### WRITTEN TASK
Only those lines in the data below from the line containing "hot tub, even with .." through the line containing "Timothee Lévi", both included, should be restated word for word.

---------- RECORD EXCERPTS

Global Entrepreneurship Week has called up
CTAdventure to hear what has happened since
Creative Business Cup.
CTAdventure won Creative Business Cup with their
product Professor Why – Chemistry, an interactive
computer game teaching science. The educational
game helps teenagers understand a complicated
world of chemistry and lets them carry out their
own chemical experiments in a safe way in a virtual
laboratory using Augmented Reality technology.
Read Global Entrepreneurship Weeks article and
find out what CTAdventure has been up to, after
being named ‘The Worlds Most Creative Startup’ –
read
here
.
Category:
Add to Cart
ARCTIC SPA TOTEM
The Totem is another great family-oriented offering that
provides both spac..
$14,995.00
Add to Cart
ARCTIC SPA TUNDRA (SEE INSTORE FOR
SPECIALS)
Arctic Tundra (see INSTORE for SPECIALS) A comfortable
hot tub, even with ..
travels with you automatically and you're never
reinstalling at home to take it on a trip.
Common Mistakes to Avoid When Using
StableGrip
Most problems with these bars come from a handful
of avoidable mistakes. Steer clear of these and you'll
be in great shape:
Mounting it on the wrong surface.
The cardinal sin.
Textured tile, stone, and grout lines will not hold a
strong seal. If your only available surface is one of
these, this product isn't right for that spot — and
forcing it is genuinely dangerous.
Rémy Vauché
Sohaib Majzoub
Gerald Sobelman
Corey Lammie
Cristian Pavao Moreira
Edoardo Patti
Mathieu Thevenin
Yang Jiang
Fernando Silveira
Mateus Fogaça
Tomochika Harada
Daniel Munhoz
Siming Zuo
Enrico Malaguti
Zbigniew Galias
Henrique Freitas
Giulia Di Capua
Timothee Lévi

--------------------
---------- RECORD EXCERPTS

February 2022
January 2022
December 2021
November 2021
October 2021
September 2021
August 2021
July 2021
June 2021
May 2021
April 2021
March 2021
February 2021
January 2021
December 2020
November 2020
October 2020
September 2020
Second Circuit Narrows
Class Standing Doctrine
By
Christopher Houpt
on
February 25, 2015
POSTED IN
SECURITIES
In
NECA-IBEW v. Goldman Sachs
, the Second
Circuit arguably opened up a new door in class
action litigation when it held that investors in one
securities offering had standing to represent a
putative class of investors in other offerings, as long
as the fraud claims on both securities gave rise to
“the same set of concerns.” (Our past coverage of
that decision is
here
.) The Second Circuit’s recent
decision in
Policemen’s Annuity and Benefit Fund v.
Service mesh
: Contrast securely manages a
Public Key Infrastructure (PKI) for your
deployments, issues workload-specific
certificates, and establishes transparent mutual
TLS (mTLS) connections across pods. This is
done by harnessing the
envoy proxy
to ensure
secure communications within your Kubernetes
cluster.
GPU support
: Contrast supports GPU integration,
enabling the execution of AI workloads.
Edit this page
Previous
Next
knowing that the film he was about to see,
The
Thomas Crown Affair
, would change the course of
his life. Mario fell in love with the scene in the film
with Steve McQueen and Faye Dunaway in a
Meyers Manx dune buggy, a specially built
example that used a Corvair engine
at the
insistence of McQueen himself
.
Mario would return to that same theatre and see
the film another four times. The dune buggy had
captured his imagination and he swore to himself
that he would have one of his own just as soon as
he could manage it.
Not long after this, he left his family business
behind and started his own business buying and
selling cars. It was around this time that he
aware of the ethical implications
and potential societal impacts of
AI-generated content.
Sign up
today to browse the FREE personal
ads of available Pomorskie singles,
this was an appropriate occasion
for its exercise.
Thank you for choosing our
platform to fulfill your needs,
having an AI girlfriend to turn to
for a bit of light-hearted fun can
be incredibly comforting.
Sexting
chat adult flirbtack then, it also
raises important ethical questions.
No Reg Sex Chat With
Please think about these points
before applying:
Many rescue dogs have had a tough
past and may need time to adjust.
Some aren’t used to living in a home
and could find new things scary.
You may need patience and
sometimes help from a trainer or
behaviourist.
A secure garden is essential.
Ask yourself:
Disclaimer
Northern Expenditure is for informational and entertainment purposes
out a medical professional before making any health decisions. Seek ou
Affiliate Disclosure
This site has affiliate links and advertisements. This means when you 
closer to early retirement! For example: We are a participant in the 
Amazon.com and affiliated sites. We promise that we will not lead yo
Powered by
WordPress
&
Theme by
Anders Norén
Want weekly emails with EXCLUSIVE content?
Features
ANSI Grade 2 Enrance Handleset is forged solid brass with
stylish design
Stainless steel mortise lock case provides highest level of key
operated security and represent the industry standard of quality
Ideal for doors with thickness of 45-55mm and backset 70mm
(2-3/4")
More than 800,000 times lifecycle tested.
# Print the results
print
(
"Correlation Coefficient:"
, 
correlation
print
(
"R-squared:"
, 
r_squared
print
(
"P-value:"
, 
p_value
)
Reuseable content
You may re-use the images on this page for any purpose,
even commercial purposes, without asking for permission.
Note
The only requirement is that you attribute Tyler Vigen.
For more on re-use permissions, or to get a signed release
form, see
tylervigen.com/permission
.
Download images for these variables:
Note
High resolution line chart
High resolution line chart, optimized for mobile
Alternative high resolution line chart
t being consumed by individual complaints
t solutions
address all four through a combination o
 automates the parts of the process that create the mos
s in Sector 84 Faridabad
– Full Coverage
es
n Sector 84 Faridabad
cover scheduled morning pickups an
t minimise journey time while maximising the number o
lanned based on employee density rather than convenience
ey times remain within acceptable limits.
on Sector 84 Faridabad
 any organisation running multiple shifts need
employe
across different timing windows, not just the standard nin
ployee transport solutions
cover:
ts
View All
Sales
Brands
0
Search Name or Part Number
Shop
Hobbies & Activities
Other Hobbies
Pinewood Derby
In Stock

--------------------
---------- RECORD EXCERPTS

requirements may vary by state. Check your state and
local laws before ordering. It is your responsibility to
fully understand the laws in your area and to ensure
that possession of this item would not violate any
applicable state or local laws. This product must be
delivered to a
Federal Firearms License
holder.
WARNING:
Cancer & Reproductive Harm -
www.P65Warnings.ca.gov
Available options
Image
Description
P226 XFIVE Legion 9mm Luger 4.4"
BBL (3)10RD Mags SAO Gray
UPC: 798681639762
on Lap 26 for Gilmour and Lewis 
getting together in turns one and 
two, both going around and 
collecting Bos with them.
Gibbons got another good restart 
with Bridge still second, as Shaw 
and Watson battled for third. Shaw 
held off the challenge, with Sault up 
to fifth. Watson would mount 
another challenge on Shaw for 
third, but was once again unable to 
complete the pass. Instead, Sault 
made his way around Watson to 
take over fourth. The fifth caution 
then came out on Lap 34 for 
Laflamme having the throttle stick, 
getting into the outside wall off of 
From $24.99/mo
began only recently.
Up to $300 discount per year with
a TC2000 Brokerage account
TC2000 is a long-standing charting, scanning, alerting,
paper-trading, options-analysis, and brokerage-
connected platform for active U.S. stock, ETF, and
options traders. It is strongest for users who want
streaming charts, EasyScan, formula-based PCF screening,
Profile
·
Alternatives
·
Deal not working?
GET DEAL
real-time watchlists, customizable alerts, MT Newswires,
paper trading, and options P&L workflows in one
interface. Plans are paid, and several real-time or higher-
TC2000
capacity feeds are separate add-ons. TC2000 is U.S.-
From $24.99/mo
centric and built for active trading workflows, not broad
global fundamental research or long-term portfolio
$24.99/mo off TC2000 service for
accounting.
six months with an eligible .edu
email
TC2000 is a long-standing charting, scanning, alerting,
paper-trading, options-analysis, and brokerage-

--------------------

### ANSWER SPACE
hot tub, even with ..
travels with you automatically and you're never
reinstalling at home to take it on a trip.
Common Mistakes to Avoid When Using
StableGrip
Most problems with these bars come from a handful
of avoidable mistakes. Steer clear of these and you'll
be in great shape:
Mounting it on the wrong surface.
The cardinal sin.
Textured tile, stone, and grout lines will not hold a
strong seal. If your only available surface is one of
these, this product isn't right for that spot — and
forcing it is genuinely dangerous.
Rémy Vauché
Sohaib Majzoub
Gerald Sobelman
Corey Lammie
Cristian Pavao Moreira
Edoardo Patti
Mathieu Thevenin
Yang Jiang
Fernando Silveira
Mateus Fogaça
Tomochika Harada
Daniel Munhoz
Siming Zuo
Enrico Malaguti
Zbigniew Galias
Henrique Freitas
Giulia Di Capua
Timothee Lévi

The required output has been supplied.